> [WORK TO DO]: Rewrite each item below, swapping "Guitar 2" for "Guitar 1" and keeping all other text identical.

Dataset excerpts:
::::::::::

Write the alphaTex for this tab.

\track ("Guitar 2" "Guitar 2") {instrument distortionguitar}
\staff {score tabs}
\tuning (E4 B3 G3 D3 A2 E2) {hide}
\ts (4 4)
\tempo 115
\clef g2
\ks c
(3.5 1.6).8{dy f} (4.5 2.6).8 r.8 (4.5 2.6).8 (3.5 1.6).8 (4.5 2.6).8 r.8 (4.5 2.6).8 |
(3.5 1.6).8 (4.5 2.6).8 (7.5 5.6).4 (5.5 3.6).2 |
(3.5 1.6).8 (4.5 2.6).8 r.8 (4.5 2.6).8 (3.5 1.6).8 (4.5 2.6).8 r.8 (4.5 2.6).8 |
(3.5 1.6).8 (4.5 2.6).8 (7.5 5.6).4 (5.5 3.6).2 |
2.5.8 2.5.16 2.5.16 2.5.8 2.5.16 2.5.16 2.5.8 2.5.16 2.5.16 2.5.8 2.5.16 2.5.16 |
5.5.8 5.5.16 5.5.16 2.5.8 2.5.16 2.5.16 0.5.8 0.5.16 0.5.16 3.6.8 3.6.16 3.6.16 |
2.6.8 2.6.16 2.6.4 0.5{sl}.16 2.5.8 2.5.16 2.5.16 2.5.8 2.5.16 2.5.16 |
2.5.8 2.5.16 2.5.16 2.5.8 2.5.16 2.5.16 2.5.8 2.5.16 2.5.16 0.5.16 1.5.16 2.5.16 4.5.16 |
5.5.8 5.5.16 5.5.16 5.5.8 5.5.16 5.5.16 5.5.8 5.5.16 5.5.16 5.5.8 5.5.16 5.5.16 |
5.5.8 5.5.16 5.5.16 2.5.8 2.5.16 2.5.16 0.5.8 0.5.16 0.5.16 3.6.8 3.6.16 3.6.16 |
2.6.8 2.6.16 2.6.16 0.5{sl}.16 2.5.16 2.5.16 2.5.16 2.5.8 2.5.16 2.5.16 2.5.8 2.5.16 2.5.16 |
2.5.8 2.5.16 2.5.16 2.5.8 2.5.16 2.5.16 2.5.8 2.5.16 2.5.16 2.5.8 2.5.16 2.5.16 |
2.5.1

::::::::::

> [RESPONSE TO THIS TASK]:
Write the alphaTex for this tab.

\track ("Guitar 1" "Guitar 1") {instrument distortionguitar}
\staff {score tabs}
\tuning (E4 B3 G3 D3 A2 E2) {hide}
\ts (4 4)
\tempo 115
\clef g2
\ks c
(3.5 1.6).8{dy f} (4.5 2.6).8 r.8 (4.5 2.6).8 (3.5 1.6).8 (4.5 2.6).8 r.8 (4.5 2.6).8 |
(3.5 1.6).8 (4.5 2.6).8 (7.5 5.6).4 (5.5 3.6).2 |
(3.5 1.6).8 (4.5 2.6).8 r.8 (4.5 2.6).8 (3.5 1.6).8 (4.5 2.6).8 r.8 (4.5 2.6).8 |
(3.5 1.6).8 (4.5 2.6).8 (7.5 5.6).4 (5.5 3.6).2 |
2.5.8 2.5.16 2.5.16 2.5.8 2.5.16 2.5.16 2.5.8 2.5.16 2.5.16 2.5.8 2.5.16 2.5.16 |
5.5.8 5.5.16 5.5.16 2.5.8 2.5.16 2.5.16 0.5.8 0.5.16 0.5.16 3.6.8 3.6.16 3.6.16 |
2.6.8 2.6.16 2.6.4 0.5{sl}.16 2.5.8 2.5.16 2.5.16 2.5.8 2.5.16 2.5.16 |
2.5.8 2.5.16 2.5.16 2.5.8 2.5.16 2.5.16 2.5.8 2.5.16 2.5.16 0.5.16 1.5.16 2.5.16 4.5.16 |
5.5.8 5.5.16 5.5.16 5.5.8 5.5.16 5.5.16 5.5.8 5.5.16 5.5.16 5.5.8 5.5.16 5.5.16 |
5.5.8 5.5.16 5.5.16 2.5.8 2.5.16 2.5.16 0.5.8 0.5.16 0.5.16 3.6.8 3.6.16 3.6.16 |
2.6.8 2.6.16 2.6.16 0.5{sl}.16 2.5.16 2.5.16 2.5.16 2.5.8 2.5.16 2.5.16 2.5.8 2.5.16 2.5.16 |
2.5.8 2.5.16 2.5.16 2.5.8 2.5.16 2.5.16 2.5.8 2.5.16 2.5.16 2.5.8 2.5.16 2.5.16 |
2.5.1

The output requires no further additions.